The Seattle man who was arrested and charged with criminal trespassing at the Y-12 National Security Complex on Sunday had repeatedly failed to comply with police commands, and he crossed a blue trespass line at the main entrance to the nuclear weapons plant, authorities said.
Christopher Ryan Spicer, 31, was participating in a weekly protest at Y-12 at about 6 p.m. Sunday at the intersection of Bear Creek and Scarboro roads. This protest was significant because it occurred less than two days before the scheduled sentencing of the three protesters who broke into Y-12 in July 2012 and spray-painted slogans and splashed blood on a uranium storage building.
Dozens of people came to Knoxville from across the country for the Tuesday sentencing of the three: Greg Boertje-Obed, Megan Rice, and Michael Walli. However, it was postponed to Feb. 18 because of snow.
Oak Ridge Police Department Officer James Elkins said Spicer was among the protesters on Sunday evening before he crossed a street and walked toward the Y-12 guard shack. Spicer repeatedly failed to comply with orders given by him and ORPD Sgt. Roy Heinz, Elkins said in a warrant filed in Anderson County General Sessions Court. The officers told Spicer to stop as he approached the blue trespass line at the federal site, Elkins said.
“The roadway is painted with a clearly visible blue line as well as a large sign regarding the offense of trespass past this painted point,” Elkins said. “Spicer continued to fail to comply with our commands to stop and to not cross the threshold. After crossing the line, and standing at least two feet over the line, he stopped, put out his arms, and was taken into custody.”
Elkins said U.S. Department of Energy authorities were present at the time of the trespass, including Chief Chris Seals.
In a press release, the Oak Ridge Environmental Peace Alliance, which organizes Sunday vigils at Y-12, said Spicer is a graduate student at Boston College’s Master of Divinity program. He remained jailed at the Anderson County Detention Facility in Clinton on Friday afternoon.
Before he was arrested, he had been listening to a reading of the testimony of former U.S. Attorney General Ramsey Clark, who testified in federal court in Knoxville in April 2013 at a motions hearing for Boertje-Obed, Rice, and Walli, OREPA said. Among other things, Clark alleged the nuclear weapons work at Y-12 is unlawful, although the government this week said Clark has no credibility.
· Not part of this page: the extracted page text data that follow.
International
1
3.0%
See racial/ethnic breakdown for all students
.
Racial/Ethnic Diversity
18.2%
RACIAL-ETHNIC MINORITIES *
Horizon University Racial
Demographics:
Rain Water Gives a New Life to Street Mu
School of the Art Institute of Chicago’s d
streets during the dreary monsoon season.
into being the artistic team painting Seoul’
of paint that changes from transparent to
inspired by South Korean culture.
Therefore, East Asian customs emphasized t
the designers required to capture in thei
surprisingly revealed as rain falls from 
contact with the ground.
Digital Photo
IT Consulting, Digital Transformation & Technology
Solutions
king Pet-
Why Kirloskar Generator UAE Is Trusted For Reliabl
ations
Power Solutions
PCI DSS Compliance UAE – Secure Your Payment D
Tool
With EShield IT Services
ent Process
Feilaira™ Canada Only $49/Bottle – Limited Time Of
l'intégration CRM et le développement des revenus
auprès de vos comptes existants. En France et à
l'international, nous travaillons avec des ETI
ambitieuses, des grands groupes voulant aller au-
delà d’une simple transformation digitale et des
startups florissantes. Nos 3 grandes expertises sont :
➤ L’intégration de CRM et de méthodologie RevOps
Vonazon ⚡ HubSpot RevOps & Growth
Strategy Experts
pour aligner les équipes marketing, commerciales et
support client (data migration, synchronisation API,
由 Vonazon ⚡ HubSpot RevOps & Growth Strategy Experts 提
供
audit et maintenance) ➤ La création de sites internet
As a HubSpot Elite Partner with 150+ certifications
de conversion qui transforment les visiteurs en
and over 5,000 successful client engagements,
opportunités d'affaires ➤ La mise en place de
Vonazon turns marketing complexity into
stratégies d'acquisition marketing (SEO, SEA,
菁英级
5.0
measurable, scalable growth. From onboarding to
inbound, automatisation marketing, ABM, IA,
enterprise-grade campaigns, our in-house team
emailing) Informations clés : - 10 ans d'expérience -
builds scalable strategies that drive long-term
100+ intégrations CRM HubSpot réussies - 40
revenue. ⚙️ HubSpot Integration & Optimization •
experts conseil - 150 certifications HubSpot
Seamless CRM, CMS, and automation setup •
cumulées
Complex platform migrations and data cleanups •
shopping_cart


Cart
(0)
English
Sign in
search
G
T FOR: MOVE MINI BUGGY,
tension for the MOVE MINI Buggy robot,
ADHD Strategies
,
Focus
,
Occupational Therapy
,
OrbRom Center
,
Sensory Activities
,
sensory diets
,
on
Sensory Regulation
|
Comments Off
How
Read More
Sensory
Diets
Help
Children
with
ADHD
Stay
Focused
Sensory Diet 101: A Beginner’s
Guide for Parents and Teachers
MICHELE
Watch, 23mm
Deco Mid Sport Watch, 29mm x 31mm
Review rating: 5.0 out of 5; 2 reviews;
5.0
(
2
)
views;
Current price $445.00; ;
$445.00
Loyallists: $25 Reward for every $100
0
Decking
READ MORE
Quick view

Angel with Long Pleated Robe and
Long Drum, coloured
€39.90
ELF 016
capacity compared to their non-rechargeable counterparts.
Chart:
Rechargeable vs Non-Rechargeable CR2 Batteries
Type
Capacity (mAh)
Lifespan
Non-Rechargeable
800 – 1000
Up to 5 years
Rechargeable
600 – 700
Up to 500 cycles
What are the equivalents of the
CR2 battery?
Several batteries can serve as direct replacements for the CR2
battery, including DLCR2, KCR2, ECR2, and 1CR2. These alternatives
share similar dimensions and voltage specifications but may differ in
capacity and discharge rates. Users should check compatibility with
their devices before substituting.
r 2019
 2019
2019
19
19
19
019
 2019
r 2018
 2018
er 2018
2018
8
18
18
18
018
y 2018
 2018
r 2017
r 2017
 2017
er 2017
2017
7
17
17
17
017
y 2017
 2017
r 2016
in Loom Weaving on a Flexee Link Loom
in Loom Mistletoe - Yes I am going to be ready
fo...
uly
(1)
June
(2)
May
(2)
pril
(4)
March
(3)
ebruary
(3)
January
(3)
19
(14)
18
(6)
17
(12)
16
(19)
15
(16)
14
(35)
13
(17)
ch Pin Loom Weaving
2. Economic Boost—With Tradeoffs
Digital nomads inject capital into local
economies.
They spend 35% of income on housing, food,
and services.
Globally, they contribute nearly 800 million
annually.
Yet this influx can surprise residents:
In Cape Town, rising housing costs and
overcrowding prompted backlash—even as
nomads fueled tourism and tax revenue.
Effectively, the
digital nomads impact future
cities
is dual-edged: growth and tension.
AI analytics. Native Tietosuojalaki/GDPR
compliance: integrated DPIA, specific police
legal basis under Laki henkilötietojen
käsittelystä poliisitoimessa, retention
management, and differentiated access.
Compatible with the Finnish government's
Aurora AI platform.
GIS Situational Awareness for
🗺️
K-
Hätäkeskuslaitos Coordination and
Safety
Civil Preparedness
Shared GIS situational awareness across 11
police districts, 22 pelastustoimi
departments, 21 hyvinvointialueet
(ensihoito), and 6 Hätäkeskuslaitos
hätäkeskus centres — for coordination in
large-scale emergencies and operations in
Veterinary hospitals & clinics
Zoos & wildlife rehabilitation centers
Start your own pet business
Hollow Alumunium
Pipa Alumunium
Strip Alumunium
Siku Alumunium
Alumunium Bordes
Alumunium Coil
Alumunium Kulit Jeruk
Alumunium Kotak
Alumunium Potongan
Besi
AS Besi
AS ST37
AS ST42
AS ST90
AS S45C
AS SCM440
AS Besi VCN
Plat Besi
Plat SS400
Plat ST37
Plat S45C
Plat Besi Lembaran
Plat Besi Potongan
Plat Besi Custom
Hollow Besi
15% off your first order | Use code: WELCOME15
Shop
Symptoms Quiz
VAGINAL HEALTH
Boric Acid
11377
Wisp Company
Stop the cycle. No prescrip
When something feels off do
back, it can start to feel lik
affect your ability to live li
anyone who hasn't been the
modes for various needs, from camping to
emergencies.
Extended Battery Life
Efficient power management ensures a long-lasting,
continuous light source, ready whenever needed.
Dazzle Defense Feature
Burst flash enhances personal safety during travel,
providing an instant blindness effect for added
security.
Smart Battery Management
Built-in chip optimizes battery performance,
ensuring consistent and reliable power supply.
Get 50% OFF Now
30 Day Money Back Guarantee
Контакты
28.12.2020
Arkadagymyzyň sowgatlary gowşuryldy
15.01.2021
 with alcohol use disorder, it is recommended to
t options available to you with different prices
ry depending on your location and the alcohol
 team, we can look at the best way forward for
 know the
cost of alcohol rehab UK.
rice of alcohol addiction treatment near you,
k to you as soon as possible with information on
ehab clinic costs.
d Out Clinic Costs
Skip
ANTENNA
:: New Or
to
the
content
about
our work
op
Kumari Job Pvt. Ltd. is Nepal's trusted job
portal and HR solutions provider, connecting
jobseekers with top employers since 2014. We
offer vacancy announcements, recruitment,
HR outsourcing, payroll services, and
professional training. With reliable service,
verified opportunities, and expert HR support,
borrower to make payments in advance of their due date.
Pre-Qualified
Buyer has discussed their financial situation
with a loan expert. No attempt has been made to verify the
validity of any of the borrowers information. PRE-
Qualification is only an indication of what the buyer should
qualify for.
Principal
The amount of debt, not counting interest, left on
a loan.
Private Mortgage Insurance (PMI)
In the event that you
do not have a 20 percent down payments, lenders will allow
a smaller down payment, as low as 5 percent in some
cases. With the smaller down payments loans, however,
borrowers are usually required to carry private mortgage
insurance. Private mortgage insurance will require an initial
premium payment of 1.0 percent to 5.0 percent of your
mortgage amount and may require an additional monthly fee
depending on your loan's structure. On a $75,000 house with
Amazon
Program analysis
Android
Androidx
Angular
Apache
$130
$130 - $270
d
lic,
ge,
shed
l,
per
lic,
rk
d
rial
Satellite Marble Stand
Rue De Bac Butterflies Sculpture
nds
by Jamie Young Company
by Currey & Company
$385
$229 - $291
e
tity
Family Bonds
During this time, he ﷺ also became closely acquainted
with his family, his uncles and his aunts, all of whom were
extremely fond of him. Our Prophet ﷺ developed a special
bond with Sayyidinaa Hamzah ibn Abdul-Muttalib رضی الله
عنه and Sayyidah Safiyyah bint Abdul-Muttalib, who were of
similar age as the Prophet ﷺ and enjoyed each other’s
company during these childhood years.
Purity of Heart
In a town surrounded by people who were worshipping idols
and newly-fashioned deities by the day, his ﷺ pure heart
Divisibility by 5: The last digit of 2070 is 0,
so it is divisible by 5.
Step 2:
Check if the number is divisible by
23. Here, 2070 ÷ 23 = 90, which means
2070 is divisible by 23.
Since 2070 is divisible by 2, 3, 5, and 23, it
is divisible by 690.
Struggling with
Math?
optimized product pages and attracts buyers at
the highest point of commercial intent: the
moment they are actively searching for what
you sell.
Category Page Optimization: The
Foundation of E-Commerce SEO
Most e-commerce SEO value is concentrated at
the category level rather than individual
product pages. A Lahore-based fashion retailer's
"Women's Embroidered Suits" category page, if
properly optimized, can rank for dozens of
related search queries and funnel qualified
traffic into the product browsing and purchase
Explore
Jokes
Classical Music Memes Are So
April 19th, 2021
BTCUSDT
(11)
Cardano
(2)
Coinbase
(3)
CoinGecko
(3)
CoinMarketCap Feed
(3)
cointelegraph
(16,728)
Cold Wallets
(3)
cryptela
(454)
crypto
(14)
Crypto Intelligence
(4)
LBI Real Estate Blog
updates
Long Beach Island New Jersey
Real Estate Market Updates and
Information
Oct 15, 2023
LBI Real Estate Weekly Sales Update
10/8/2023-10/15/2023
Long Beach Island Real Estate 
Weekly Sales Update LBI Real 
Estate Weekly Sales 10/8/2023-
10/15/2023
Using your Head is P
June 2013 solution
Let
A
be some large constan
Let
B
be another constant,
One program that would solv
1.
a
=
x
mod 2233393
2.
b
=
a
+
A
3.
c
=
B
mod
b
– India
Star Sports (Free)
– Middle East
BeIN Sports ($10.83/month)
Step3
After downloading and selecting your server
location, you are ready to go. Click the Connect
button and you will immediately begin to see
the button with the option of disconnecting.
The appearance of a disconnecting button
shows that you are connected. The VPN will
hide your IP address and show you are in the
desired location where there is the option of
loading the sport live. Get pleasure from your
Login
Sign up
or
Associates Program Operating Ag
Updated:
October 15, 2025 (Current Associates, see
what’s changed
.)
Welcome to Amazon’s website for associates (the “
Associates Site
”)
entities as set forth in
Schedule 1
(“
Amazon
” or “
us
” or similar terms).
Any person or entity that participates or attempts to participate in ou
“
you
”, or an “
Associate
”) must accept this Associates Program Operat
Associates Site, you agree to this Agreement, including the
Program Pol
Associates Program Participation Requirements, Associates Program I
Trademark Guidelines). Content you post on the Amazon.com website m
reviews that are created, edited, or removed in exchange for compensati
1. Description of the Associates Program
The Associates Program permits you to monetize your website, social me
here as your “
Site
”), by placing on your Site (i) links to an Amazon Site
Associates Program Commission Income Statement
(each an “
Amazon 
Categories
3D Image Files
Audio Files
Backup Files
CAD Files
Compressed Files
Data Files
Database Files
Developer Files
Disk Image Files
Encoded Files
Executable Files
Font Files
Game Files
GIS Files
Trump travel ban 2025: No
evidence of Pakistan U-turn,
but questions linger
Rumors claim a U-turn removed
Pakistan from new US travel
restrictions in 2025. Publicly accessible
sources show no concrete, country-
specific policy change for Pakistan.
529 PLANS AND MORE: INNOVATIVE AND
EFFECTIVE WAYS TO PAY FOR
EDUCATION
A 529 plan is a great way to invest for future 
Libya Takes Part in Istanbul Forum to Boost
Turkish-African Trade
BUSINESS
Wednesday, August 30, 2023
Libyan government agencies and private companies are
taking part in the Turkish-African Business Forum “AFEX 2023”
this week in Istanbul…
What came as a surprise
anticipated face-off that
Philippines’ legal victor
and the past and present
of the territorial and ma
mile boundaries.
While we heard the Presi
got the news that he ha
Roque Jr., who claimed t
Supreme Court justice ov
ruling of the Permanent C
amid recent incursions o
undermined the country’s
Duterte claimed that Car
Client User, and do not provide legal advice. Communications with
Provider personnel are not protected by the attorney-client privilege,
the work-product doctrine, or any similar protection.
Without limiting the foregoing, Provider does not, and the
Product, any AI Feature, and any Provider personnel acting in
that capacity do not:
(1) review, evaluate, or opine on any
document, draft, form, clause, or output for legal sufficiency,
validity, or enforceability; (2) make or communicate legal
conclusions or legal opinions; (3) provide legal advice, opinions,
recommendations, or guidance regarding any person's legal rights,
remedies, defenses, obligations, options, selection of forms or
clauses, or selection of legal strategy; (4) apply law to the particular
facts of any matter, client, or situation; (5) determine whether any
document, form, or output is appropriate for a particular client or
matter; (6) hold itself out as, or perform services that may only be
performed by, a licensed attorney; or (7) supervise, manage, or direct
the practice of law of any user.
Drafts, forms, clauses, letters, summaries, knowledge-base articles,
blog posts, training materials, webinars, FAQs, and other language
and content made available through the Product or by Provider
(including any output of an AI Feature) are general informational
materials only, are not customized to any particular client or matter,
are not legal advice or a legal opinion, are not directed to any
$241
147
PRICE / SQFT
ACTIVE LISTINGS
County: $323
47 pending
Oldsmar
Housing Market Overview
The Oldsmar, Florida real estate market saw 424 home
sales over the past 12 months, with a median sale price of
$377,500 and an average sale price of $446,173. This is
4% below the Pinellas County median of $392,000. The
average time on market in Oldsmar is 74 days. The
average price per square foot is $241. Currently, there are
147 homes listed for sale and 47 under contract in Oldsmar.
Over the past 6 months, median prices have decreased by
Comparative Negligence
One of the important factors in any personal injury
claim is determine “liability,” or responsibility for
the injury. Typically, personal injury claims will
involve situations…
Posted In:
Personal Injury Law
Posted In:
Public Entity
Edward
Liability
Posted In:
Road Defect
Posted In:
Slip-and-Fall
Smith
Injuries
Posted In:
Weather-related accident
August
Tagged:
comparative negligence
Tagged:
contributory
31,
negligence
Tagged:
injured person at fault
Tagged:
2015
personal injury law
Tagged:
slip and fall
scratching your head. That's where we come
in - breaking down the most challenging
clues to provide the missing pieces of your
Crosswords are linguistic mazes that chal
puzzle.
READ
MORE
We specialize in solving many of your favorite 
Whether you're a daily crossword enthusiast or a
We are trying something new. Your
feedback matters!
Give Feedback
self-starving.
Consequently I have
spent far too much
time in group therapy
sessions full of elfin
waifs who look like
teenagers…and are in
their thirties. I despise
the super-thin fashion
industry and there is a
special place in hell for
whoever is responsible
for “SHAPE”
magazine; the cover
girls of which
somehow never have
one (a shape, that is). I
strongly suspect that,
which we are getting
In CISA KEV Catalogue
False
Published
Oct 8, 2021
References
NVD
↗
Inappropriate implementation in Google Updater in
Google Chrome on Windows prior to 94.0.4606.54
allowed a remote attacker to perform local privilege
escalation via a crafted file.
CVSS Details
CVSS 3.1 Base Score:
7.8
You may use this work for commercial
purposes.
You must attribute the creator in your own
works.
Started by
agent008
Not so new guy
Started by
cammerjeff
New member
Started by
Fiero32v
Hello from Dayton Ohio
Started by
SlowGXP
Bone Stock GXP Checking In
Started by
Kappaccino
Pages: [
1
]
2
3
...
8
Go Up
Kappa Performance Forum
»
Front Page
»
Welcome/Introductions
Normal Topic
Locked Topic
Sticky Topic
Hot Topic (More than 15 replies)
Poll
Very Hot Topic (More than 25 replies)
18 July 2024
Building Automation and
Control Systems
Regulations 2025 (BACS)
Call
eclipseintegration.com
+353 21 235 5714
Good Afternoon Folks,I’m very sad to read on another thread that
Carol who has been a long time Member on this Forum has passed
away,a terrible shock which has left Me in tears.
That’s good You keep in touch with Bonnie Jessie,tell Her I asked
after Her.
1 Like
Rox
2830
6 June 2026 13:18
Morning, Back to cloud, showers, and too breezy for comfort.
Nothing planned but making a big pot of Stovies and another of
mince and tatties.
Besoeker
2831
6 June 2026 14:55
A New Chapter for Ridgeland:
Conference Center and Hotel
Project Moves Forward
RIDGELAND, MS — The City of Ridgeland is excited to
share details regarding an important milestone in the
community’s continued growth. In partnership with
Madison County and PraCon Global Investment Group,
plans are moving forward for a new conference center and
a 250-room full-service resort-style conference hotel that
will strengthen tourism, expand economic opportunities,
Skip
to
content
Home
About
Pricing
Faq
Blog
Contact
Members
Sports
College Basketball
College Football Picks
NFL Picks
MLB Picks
OREPA said Spicer was spurred by a statement by Clark in which the former attorney general compared the actions of Boertje-Obed, Rice, and Walli to the alleged crimes against humanity represented by the nuclear weapons being produced at Y-12. Clark testified that the harm done by the trio when they poured blood and painted messages on the Highly Enriched Uranium Materials Facility, where most of the nation’s bomb-grade uranium is stored, is less than the harm that would be caused by nuclear weapons, OREPA said.
The organization said it has had the Sunday evening vigils at Y-12 for more than 14 years, but this was the first intentional act of civil disobedience at one of those vigils.
“So this took us be surprise,”  OREPA coordinator Ralph Hutchison said. “But it is not inconsistent with the spirit of the vigils—as long as the bomb plant continues to build weapons of mass destruction, we are required to stand to say, ‘No.’”
MyraJo says
He chose civil disobedience … there is a time and place … not sure flying all the way from Seattle was the best choice but apparently he has more time and money to devote to his causes than many Americans. His option … his money … outcome will impact him more than his cause. We all have to weigh our options.
Angi Agle says
It is his right to protest, but not to trespass. Slap a hefty fine on him and put a lien on something of value — like his home — until it is paid.